What if you are not consulted about redundancy?
Redundancy is an ever present fear even in the IT sector - and with the current so called credit crunch, probably an increasing fear just now.
Under existing employment legislation, in a redundancy situation involving more than 20 potential redundancies, employers have to consult with employee representatives; either trade union representatives where there is a trade union recognised, or elected representatives from amongst the workforce where there is no recognised trade union.
Where an employer fails to consult meaningfully, it is possible to bring a legal claim against that employer, and if successful obtain a sum of money for each person affected. This is called a protective award.

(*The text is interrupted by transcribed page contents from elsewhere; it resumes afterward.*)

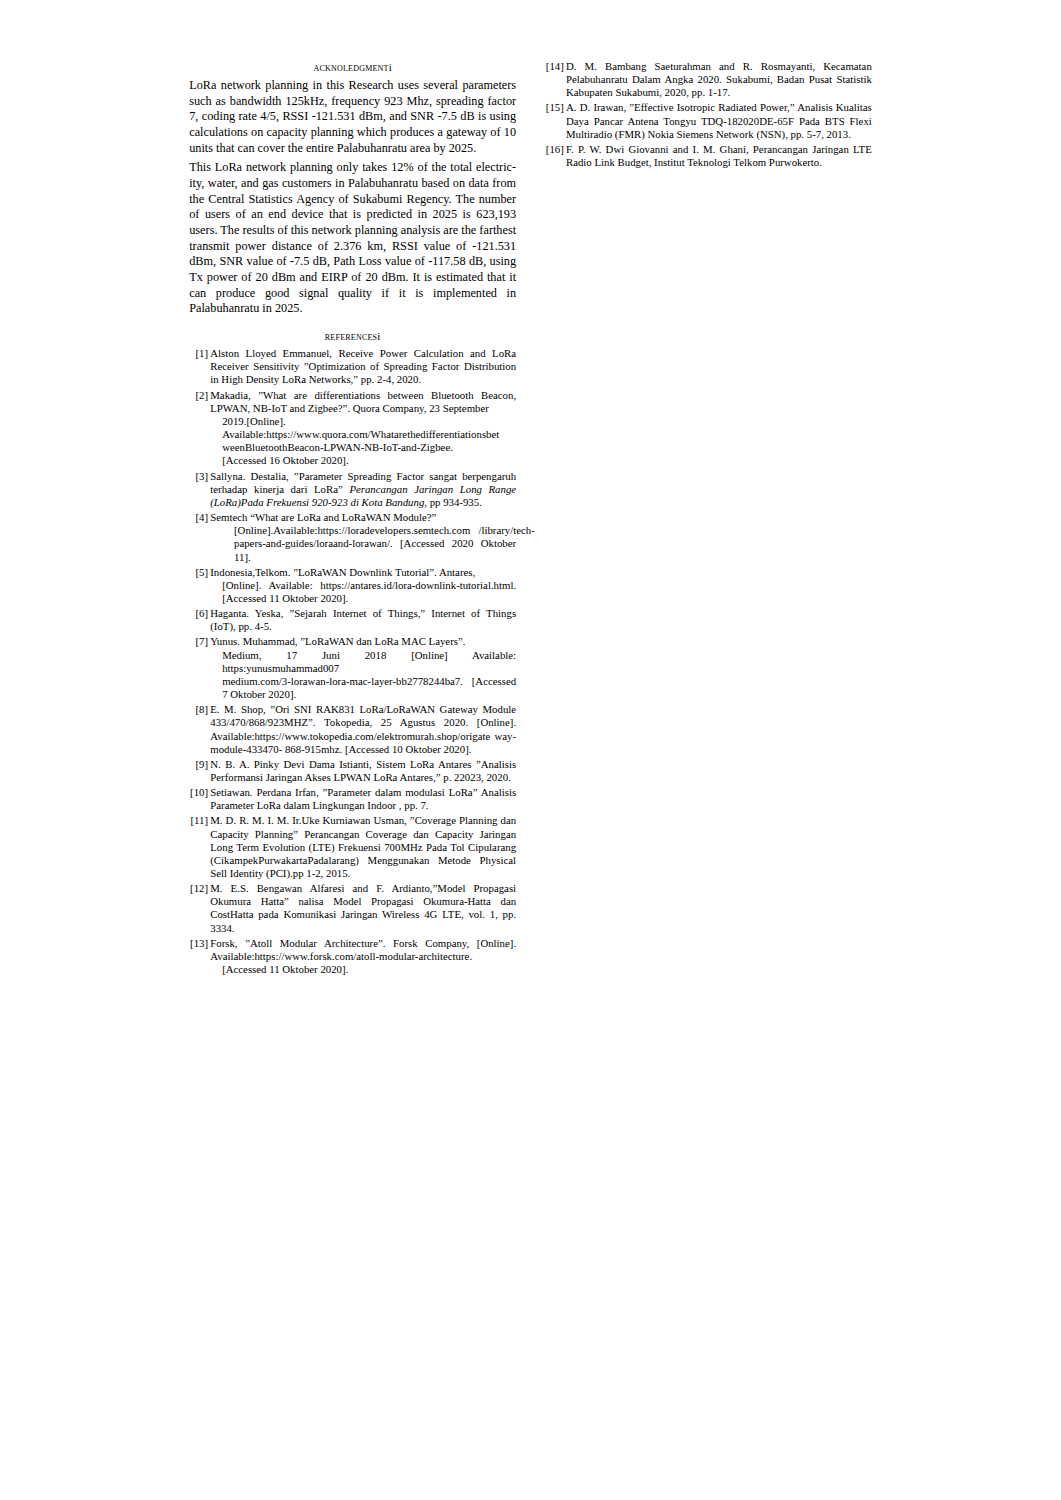Acknoledgmenti
LoRa network planning in this Research uses several parameters such as bandwidth 125kHz, frequency 923 Mhz, spreading factor 7, coding rate 4/5, RSSI -121.531 dBm, and SNR -7.5 dB is using calculations on capacity planning which produces a gateway of 10 units that can cover the entire Palabuhanratu area by 2025.
This LoRa network planning only takes 12% of the total electricity, water, and gas customers in Palabuhanratu based on data from the Central Statistics Agency of Sukabumi Regency. The number of users of an end device that is predicted in 2025 is 623,193 users. The results of this network planning analysis are the farthest transmit power distance of 2.376 km, RSSI value of -121.531 dBm, SNR value of -7.5 dB, Path Loss value of -117.58 dB, using Tx power of 20 dBm and EIRP of 20 dBm. It is estimated that it can produce good signal quality if it is implemented in Palabuhanratu in 2025.
Referencesi
Alston Lloyed Emmanuel, Receive Power Calculation and LoRa Receiver Sensitivity ”Optimization of Spreading Factor Distribution in High Density LoRa Networks,” pp. 2-4, 2020.
Makadia, ”What are differentiations between Bluetooth Beacon, LPWAN, NB-IoT and Zigbee?”. Quora Company, 23 September 2019.[Online]. Available:https://www.quora.com/Whatarethedifferentiationsbet weenBluetoothBeacon-LPWAN-NB-IoT-and-Zigbee. [Accessed 16 Oktober 2020].
Sallyna. Destalia, ”Parameter Spreading Factor sangat berpengaruh terhadap kinerja dari LoRa” Perancangan Jaringan Long Range (LoRa)Pada Frekuensi 920-923 di Kota Bandung, pp 934-935.
Semtech “What are LoRa and LoRaWAN Module?” [Online].Available:https://loradevelopers.semtech.com /library/tech-papers-and-guides/loraand-lorawan/. [Accessed 2020 Oktober 11].
Indonesia,Telkom. ”LoRaWAN Downlink Tutorial”. Antares, [Online]. Available: https://antares.id/lora-downlink-tutorial.html. [Accessed 11 Oktober 2020].
Haganta. Yeska, ”Sejarah Internet of Things,” Internet of Things (IoT), pp. 4-5.
Yunus. Muhammad, ”LoRaWAN dan LoRa MAC Layers”. Medium, 17 Juni 2018 [Online] Available: https:yunusmuhammad007 medium.com/3-lorawan-lora-mac-layer-bb2778244ba7. [Accessed 7 Oktober 2020].
E. M. Shop, ”Ori SNI RAK831 LoRa/LoRaWAN Gateway Module 433/470/868/923MHZ”. Tokopedia, 25 Agustus 2020. [Online]. Available:https://www.tokopedia.com/elektromurah.shop/origate waymodule-433470- 868-915mhz. [Accessed 10 Oktober 2020].
N. B. A. Pinky Devi Dama Istianti, Sistem LoRa Antares ”Analisis Performansi Jaringan Akses LPWAN LoRa Antares,” p. 22023, 2020.
Setiawan. Perdana Irfan, ”Parameter dalam modulasi LoRa” Analisis Parameter LoRa dalam Lingkungan Indoor , pp. 7.
M. D. R. M. I. M. Ir.Uke Kurniawan Usman, ”Coverage Planning dan Capacity Planning” Perancangan Coverage dan Capacity Jaringan Long Term Evolution (LTE) Frekuensi 700MHz Pada Tol Cipularang (CikampekPurwakartaPadalarang) Menggunakan Metode Physical Sell Identity (PCI).pp 1-2, 2015.
M. E.S. Bengawan Alfaresi and F. Ardianto,”Model Propagasi Okumura Hatta” nalisa Model Propagasi Okumura-Hatta dan CostHatta pada Komunikasi Jaringan Wireless 4G LTE, vol. 1, pp. 3334.
Forsk, ”Atoll Modular Architecture”. Forsk Company, [Online]. Available:https://www.forsk.com/atoll-modular-architecture. [Accessed 11 Oktober 2020].
D. M. Bambang Saeturahman and R. Rosmayanti, Kecamatan Pelabuhanratu Dalam Angka 2020. Sukabumi, Badan Pusat Statistik Kabupaten Sukabumi, 2020, pp. 1-17.
A. D. Irawan, ”Effective Isotropic Radiated Power,” Analisis Kualitas Daya Pancar Antena Tongyu TDQ-182020DE-65F Pada BTS Flexi Multiradio (FMR) Nokia Siemens Network (NSN), pp. 5-7, 2013.
F. P. W. Dwi Giovanni and I. M. Ghani, Perancangan Jaringan LTE Radio Link Budget, Institut Teknologi Telkom Purwokerto.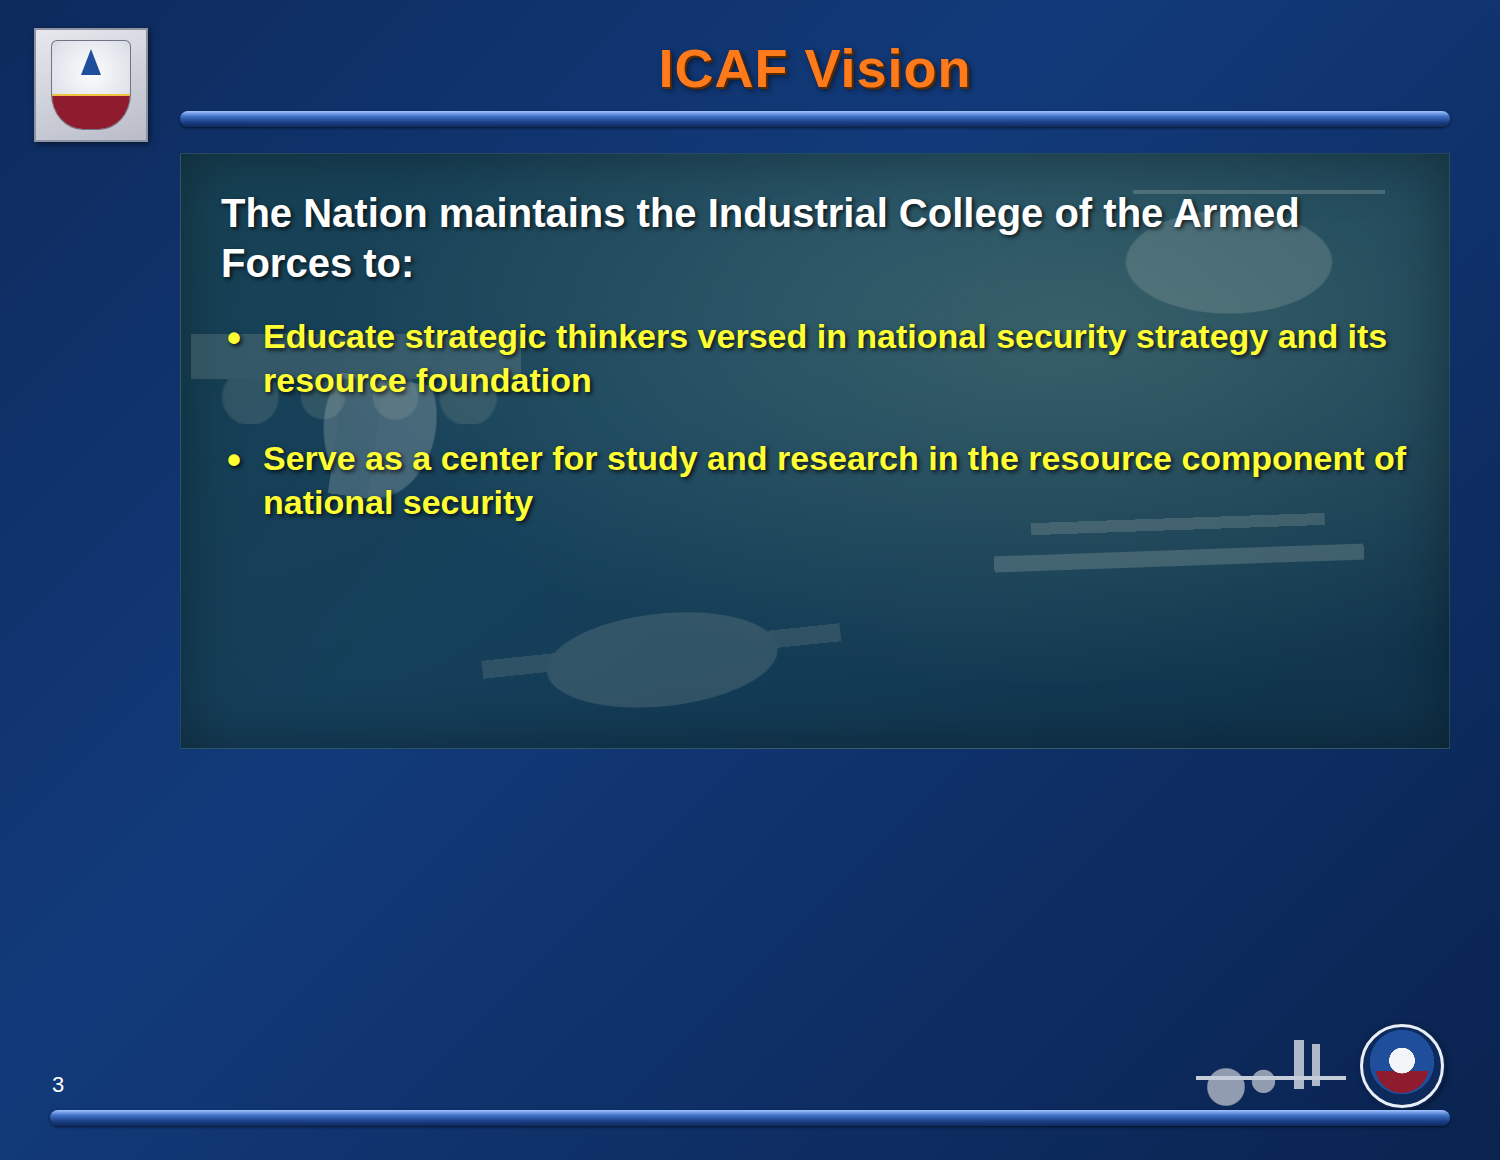ICAF Vision
The Nation maintains the Industrial College of the Armed Forces to:
Educate strategic thinkers versed in national security strategy and its resource foundation
Serve as a center for study and research in the resource component of national security
3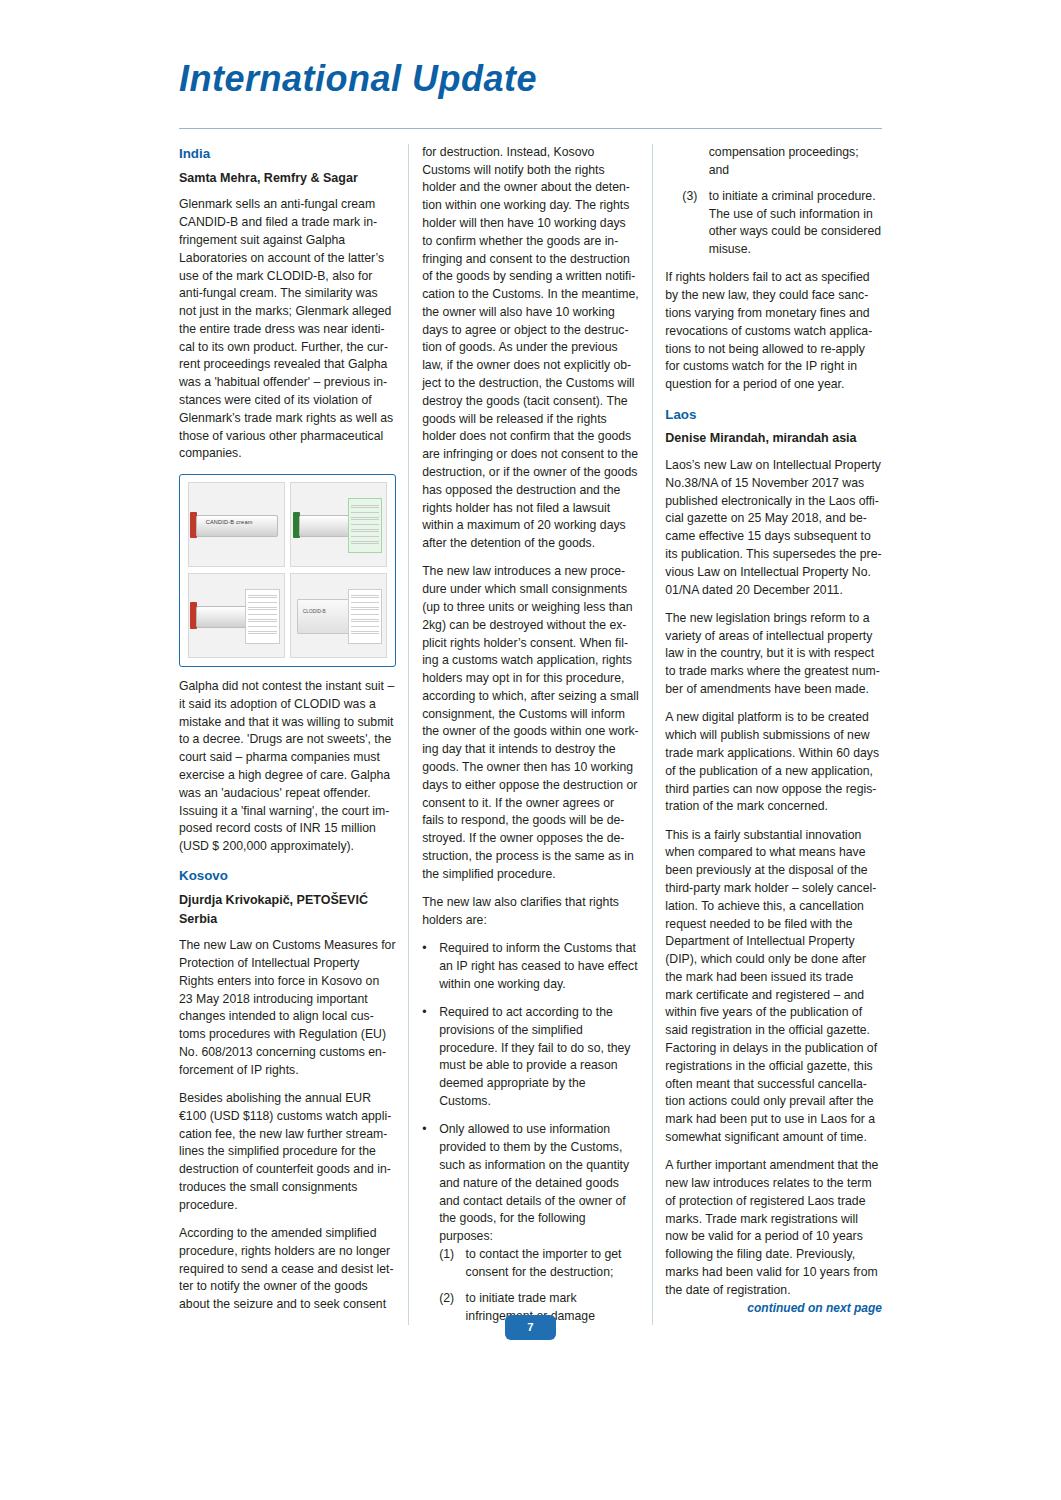International Update
India
Samta Mehra, Remfry & Sagar
Glenmark sells an anti-fungal cream CANDID-B and filed a trade mark infringement suit against Galpha Laboratories on account of the latter’s use of the mark CLODID-B, also for anti-fungal cream. The similarity was not just in the marks; Glenmark alleged the entire trade dress was near identical to its own product. Further, the current proceedings revealed that Galpha was a 'habitual offender' – previous instances were cited of its violation of Glenmark’s trade mark rights as well as those of various other pharmaceutical companies.
CANDID-B cream
CLODID-B
Galpha did not contest the instant suit – it said its adoption of CLODID was a mistake and that it was willing to submit to a decree. 'Drugs are not sweets', the court said – pharma companies must exercise a high degree of care. Galpha was an 'audacious' repeat offender. Issuing it a 'final warning', the court imposed record costs of INR 15 million (USD $ 200,000 approximately).
Kosovo
Djurdja Krivokapič, PETOŠEVIĆ Serbia
The new Law on Customs Measures for Protection of Intellectual Property Rights enters into force in Kosovo on 23 May 2018 introducing important changes intended to align local customs procedures with Regulation (EU) No. 608/2013 concerning customs enforcement of IP rights.
Besides abolishing the annual EUR €100 (USD $118) customs watch application fee, the new law further streamlines the simplified procedure for the destruction of counterfeit goods and introduces the small consignments procedure.
According to the amended simplified procedure, rights holders are no longer required to send a cease and desist letter to notify the owner of the goods about the seizure and to seek consent for destruction. Instead, Kosovo Customs will notify both the rights holder and the owner about the detention within one working day. The rights holder will then have 10 working days to confirm whether the goods are infringing and consent to the destruction of the goods by sending a written notification to the Customs. In the meantime, the owner will also have 10 working days to agree or object to the destruction of goods. As under the previous law, if the owner does not explicitly object to the destruction, the Customs will destroy the goods (tacit consent). The goods will be released if the rights holder does not confirm that the goods are infringing or does not consent to the destruction, or if the owner of the goods has opposed the destruction and the rights holder has not filed a lawsuit within a maximum of 20 working days after the detention of the goods.
The new law introduces a new procedure under which small consignments (up to three units or weighing less than 2kg) can be destroyed without the explicit rights holder’s consent. When filing a customs watch application, rights holders may opt in for this procedure, according to which, after seizing a small consignment, the Customs will inform the owner of the goods within one working day that it intends to destroy the goods. The owner then has 10 working days to either oppose the destruction or consent to it. If the owner agrees or fails to respond, the goods will be destroyed. If the owner opposes the destruction, the process is the same as in the simplified procedure.
The new law also clarifies that rights holders are:
Required to inform the Customs that an IP right has ceased to have effect within one working day.
Required to act according to the provisions of the simplified procedure. If they fail to do so, they must be able to provide a reason deemed appropriate by the Customs.
Only allowed to use information provided to them by the Customs, such as information on the quantity and nature of the detained goods and contact details of the owner of the goods, for the following purposes:
to contact the importer to get consent for the destruction;
to initiate trade mark infringement or damage compensation proceedings; and
to initiate a criminal procedure. The use of such information in other ways could be considered misuse.
If rights holders fail to act as specified by the new law, they could face sanctions varying from monetary fines and revocations of customs watch applications to not being allowed to re-apply for customs watch for the IP right in question for a period of one year.
Laos
Denise Mirandah, mirandah asia
Laos’s new Law on Intellectual Property No.38/NA of 15 November 2017 was published electronically in the Laos official gazette on 25 May 2018, and became effective 15 days subsequent to its publication. This supersedes the previous Law on Intellectual Property No. 01/NA dated 20 December 2011.
The new legislation brings reform to a variety of areas of intellectual property law in the country, but it is with respect to trade marks where the greatest number of amendments have been made.
A new digital platform is to be created which will publish submissions of new trade mark applications. Within 60 days of the publication of a new application, third parties can now oppose the registration of the mark concerned.
This is a fairly substantial innovation when compared to what means have been previously at the disposal of the third-party mark holder – solely cancellation. To achieve this, a cancellation request needed to be filed with the Department of Intellectual Property (DIP), which could only be done after the mark had been issued its trade mark certificate and registered – and within five years of the publication of said registration in the official gazette. Factoring in delays in the publication of registrations in the official gazette, this often meant that successful cancellation actions could only prevail after the mark had been put to use in Laos for a somewhat significant amount of time.
A further important amendment that the new law introduces relates to the term of protection of registered Laos trade marks. Trade mark registrations will now be valid for a period of 10 years following the filing date. Previously, marks had been valid for 10 years from the date of registration.
continued on next page
7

In a case recently decided at the Court of Appeal (Northgate HR Ltd v Mercy), the Court confirmed that if an employer fails to consult properly, only the employee representatives and not individual employees can bring a complaint.
This is an important ruling, and highlights the difficulties and problems for non-union representatives who may not have the necessary skills and resources to pursue a claim. Furthermore, it takes some considerable strength of character for someone acting as an employee representative to bring a legal claim against the employer they may still be working for, with the understandable fear – based on some real likelihood in my experience – that they may find their name in the list of people to be made redundant in a future redundancy programme.
This case further emphasises the value of access to skills and resources in a redundancy situation.